[Start of section]

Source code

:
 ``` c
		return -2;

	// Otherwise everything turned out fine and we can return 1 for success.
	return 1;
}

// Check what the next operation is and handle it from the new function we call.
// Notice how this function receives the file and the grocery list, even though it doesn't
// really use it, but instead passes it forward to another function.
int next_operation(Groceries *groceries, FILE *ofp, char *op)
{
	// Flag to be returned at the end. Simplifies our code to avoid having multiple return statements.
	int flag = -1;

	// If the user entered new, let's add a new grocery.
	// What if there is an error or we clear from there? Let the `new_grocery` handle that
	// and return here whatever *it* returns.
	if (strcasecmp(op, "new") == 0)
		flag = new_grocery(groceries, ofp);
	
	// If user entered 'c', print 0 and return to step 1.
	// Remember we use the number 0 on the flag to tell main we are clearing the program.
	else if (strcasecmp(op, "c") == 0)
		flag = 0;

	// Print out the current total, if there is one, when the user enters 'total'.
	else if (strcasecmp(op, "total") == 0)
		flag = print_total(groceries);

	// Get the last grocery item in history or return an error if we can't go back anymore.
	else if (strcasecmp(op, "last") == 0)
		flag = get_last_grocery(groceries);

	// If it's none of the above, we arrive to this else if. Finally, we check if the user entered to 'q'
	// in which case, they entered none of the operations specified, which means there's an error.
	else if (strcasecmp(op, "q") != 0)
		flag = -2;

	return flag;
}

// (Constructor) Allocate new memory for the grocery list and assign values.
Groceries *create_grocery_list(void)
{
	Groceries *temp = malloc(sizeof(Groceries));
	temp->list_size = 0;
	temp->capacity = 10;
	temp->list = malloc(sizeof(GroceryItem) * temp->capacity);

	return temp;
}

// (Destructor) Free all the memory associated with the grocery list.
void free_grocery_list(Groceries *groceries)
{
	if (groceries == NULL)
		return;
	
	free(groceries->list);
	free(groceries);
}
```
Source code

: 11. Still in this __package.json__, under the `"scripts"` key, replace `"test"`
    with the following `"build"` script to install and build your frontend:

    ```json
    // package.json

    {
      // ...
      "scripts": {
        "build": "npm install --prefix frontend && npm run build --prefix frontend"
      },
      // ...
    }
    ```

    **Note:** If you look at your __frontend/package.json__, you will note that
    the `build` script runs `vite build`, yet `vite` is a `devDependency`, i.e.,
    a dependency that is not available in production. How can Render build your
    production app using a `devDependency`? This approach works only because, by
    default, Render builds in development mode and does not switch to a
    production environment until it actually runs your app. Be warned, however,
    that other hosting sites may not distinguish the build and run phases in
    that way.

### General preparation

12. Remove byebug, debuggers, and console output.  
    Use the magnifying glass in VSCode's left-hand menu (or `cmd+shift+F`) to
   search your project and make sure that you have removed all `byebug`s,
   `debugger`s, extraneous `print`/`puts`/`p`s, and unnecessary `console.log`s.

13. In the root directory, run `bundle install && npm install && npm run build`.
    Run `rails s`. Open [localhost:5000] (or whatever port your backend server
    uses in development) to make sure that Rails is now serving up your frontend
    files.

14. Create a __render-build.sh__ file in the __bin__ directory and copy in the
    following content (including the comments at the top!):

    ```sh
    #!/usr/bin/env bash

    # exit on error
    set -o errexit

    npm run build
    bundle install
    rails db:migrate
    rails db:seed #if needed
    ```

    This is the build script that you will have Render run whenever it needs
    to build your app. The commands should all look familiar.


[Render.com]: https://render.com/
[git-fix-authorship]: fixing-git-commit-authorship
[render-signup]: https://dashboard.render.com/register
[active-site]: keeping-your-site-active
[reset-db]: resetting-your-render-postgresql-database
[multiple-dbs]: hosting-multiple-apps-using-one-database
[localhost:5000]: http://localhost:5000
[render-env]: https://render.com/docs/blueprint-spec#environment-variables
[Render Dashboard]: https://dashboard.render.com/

[End of section]

> _About this exercise_:
Copy the material above, line for line.

> _Written response_:
Source code

:
 ``` c
		return -2;

	// Otherwise everything turned out fine and we can return 1 for success.
	return 1;
}

// Check what the next operation is and handle it from the new function we call.
// Notice how this function receives the file and the grocery list, even though it doesn't
// really use it, but instead passes it forward to another function.
int next_operation(Groceries *groceries, FILE *ofp, char *op)
{
	// Flag to be returned at the end. Simplifies our code to avoid having multiple return statements.
	int flag = -1;

	// If the user entered new, let's add a new grocery.
	// What if there is an error or we clear from there? Let the `new_grocery` handle that
	// and return here whatever *it* returns.
	if (strcasecmp(op, "new") == 0)
		flag = new_grocery(groceries, ofp);
	
	// If user entered 'c', print 0 and return to step 1.
	// Remember we use the number 0 on the flag to tell main we are clearing the program.
	else if (strcasecmp(op, "c") == 0)
		flag = 0;

	// Print out the current total, if there is one, when the user enters 'total'.
	else if (strcasecmp(op, "total") == 0)
		flag = print_total(groceries);

	// Get the last grocery item in history or return an error if we can't go back anymore.
	else if (strcasecmp(op, "last") == 0)
		flag = get_last_grocery(groceries);

	// If it's none of the above, we arrive to this else if. Finally, we check if the user entered to 'q'
	// in which case, they entered none of the operations specified, which means there's an error.
	else if (strcasecmp(op, "q") != 0)
		flag = -2;

	return flag;
}

// (Constructor) Allocate new memory for the grocery list and assign values.
Groceries *create_grocery_list(void)
{
	Groceries *temp = malloc(sizeof(Groceries));
	temp->list_size = 0;
	temp->capacity = 10;
	temp->list = malloc(sizeof(GroceryItem) * temp->capacity);

	return temp;
}

// (Destructor) Free all the memory associated with the grocery list.
void free_grocery_list(Groceries *groceries)
{
	if (groceries == NULL)
		return;
	
	free(groceries->list);
	free(groceries);
}
```
Source code

: 11. Still in this __package.json__, under the `"scripts"` key, replace `"test"`
    with the following `"build"` script to install and build your frontend:

    ```json
    // package.json

    {
      // ...
      "scripts": {
        "build": "npm install --prefix frontend && npm run build --prefix frontend"
      },
      // ...
    }
    ```

    **Note:** If you look at your __frontend/package.json__, you will note that
    the `build` script runs `vite build`, yet `vite` is a `devDependency`, i.e.,
    a dependency that is not available in production. How can Render build your
    production app using a `devDependency`? This approach works only because, by
    default, Render builds in development mode and does not switch to a
    production environment until it actually runs your app. Be warned, however,
    that other hosting sites may not distinguish the build and run phases in
    that way.

### General preparation

12. Remove byebug, debuggers, and console output.  
    Use the magnifying glass in VSCode's left-hand menu (or `cmd+shift+F`) to
   search your project and make sure that you have removed all `byebug`s,
   `debugger`s, extraneous `print`/`puts`/`p`s, and unnecessary `console.log`s.

13. In the root directory, run `bundle install && npm install && npm run build`.
    Run `rails s`. Open [localhost:5000] (or whatever port your backend server
    uses in development) to make sure that Rails is now serving up your frontend
    files.

14. Create a __render-build.sh__ file in the __bin__ directory and copy in the
    following content (including the comments at the top!):

    ```sh
    #!/usr/bin/env bash

    # exit on error
    set -o errexit

    npm run build
    bundle install
    rails db:migrate
    rails db:seed #if needed
    ```

    This is the build script that you will have Render run whenever it needs
    to build your app. The commands should all look familiar.


[Render.com]: https://render.com/
[git-fix-authorship]: fixing-git-commit-authorship
[render-signup]: https://dashboard.render.com/register
[active-site]: keeping-your-site-active
[reset-db]: resetting-your-render-postgresql-database
[multiple-dbs]: hosting-multiple-apps-using-one-database
[localhost:5000]: http://localhost:5000
[render-env]: https://render.com/docs/blueprint-spec#environment-variables
[Render Dashboard]: https://dashboard.render.com/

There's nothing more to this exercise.